Online classes could help ease some of the competition for space in core classes and provide students more opportunity to interact with their instructors, says Keith Williams, a senior lecturer at UC Davis who is working on the program.
“It’s not going to be just looking at videos of professors giving lectures,” says Williams, an immediate past chair of the Academic Senate’s committee on educational policy.
Williams, from the Department of Neurobiology, Physiology and Behavior, said that a faculty member might work with an instructional designer to put together tutorial-like material for a new or existing course. “The student might be led through a set of examples and information, get quizzed on that, and once they show they are able to understand the material, move on to the next section of information,” he said.
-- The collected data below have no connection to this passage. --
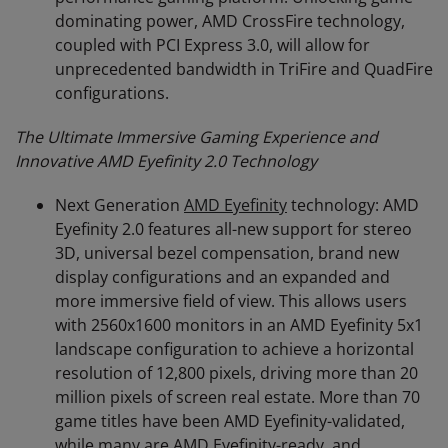
dominating power, AMD CrossFire technology,
coupled with PCI Express 3.0, will allow for
unprecedented bandwidth in TriFire and QuadFire
configurations.
The Ultimate Immersive Gaming Experience and
Innovative AMD Eyefinity 2.0 Technology
Next Generation
AMD Eyefinity
technology: AMD
Eyefinity 2.0 features all-new support for stereo
3D, universal bezel compensation, brand new
display configurations and an expanded and
more immersive field of view. This allows users
with 2560x1600 monitors in an AMD Eyefinity 5x1
landscape configuration to achieve a horizontal
resolution of 12,800 pixels, driving more than 20
million pixels of screen real estate. More than 70
game titles have been AMD Eyefinity-validated,
while many are AMD Eyefinity-ready, and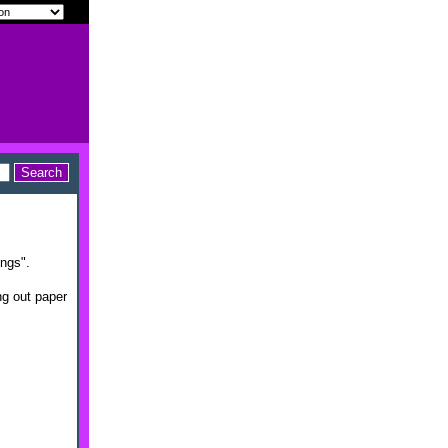
ings".
ng out paper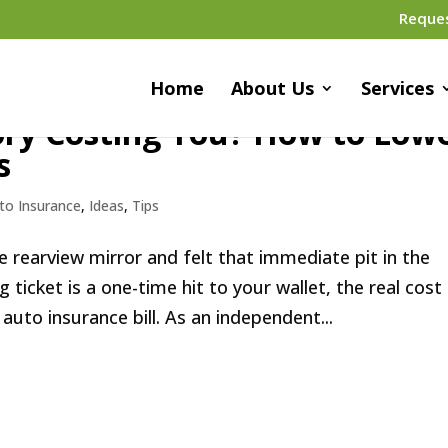
Reque
Home
About Us
Services
tory Costing You? How to Low
s
to Insurance
,
Ideas
,
Tips
the rearview mirror and felt that immediate pit in the
 ticket is a one-time hit to your wallet, the real cost
auto insurance bill. As an independent...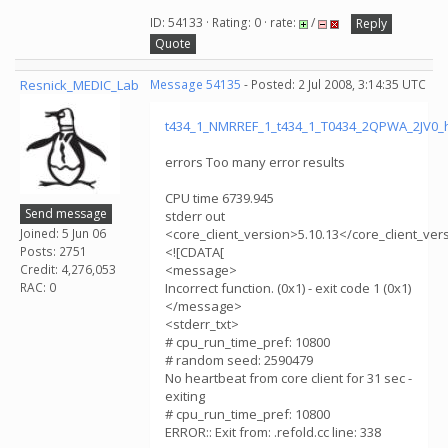
ID: 54133 · Rating: 0 · rate:
/
Reply
Quote
Resnick_MEDIC_Lab
Message 54135
- Posted: 2 Jul 2008, 3:14:35 UTC
t434_1_NMRREF_1_t434_1_T0434_2QPWA_2JV0_
errors Too many error results
CPU time 6739.945
Send message
stderr out
Joined: 5 Jun 06
<core_client_version>5.10.13</core_client_ver
Posts: 2751
<![CDATA[
Credit: 4,276,053
<message>
RAC: 0
Incorrect function. (0x1) - exit code 1 (0x1)
</message>
<stderr_txt>
# cpu_run_time_pref: 10800
# random seed: 2590479
No heartbeat from core client for 31 sec -
exiting
# cpu_run_time_pref: 10800
ERROR:: Exit from: .refold.cc line: 338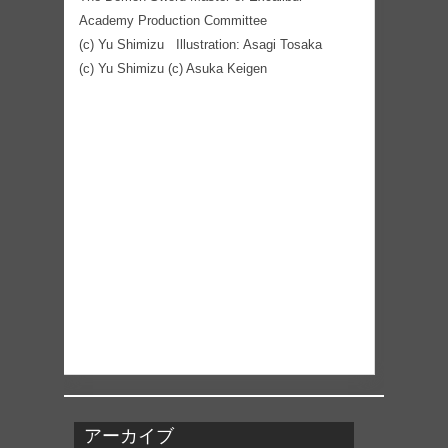
Academy Production Committee
(c) Yu Shimizu Illustration: Asagi Tosaka
(c) Yu Shimizu (c) Asuka Keigen
アーカイブ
This month, a UC faculty-appointed committee will review 71 letters of intent from professors interested in developing and teaching online classes, with the idea that the UC Academic Senate agree on 25 courses in time to begin developing them in April.
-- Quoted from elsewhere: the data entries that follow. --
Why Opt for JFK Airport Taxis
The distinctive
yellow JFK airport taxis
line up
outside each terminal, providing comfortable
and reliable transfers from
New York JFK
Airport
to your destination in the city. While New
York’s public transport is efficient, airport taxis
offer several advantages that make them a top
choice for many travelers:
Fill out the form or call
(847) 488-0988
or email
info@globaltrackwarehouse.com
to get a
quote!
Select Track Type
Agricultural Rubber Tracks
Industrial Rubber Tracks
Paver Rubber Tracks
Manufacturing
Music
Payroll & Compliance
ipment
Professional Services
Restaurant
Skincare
“The faculty overall put a lot of effort into the process, and there appear to be a good number of very promising proposals,” Williams said.
Academic standards
Crucial to the pilot program will be the creation of evaluation criteria that twill enable the Academic Senate to ensure online courses adhere to UC’s academic standards. “If the result is inferior, I am sure we will say, ‘Let’s go back to doing what we do best,’” Williams said.
But the perception of what universities like UC Davis can do best may be changing over time. An introduction to the pilot project’s website notes that modern students “with the ever-increasing presence of technology in their lives” learn and research differently than their parents. The university, it states, “must respond to this transformation.”
Course demand
In examining potential classes for the online pilot, the faculty-appointed committee will look at a number of factors, including the expertise of faculty interested in teaching online courses and the demand for particular courses.
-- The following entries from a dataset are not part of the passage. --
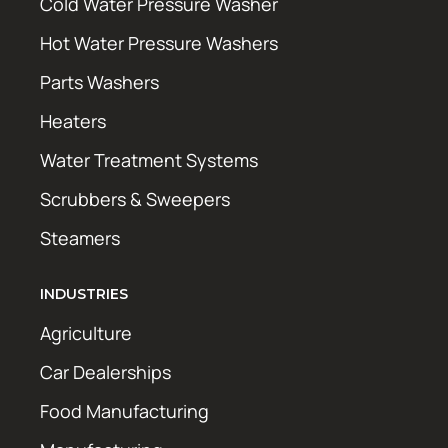
Cold Water Pressure Washer
Hot Water Pressure Washers
Parts Washers
Heaters
Water Treatment Systems
Scrubbers & Sweepers
Steamers
INDUSTRIES
Agriculture
Car Dealerships
Food Manufacturing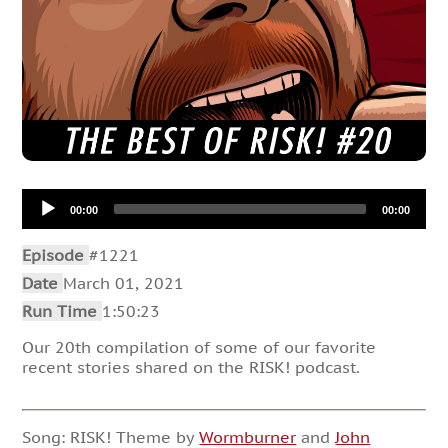
Audio
00:00
00:00
Player
Episode
#1221
Date
March 01, 2021
Run Time
1:50:23
Our 20th compilation of some of our favorite
recent stories shared on the RISK! podcast.
Song: RISK! Theme by
Wormburner
and
John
“It’s targeting larger enrollment courses that are often where students have difficulty getting into at a time [slot] that they want,” Williams said.
Courses with the highest enrollment throughout the UC system in 2006-07 and 2007-08 included beginning courses in calculus, chemistry, organic chemistry, statistics, Spanish, biology, world history, physics, macro and micro economics, psychology, and freshman composition.
Williams said that if the pilot program proves successful, UC might one day partner with community colleges and high schools so that students could take UC online courses for transfer credit.
UC Davis currently offers five undergraduate courses with at least some online components. UC Davis Extension offers approximately 100 online courses and another 100 hybrid classes.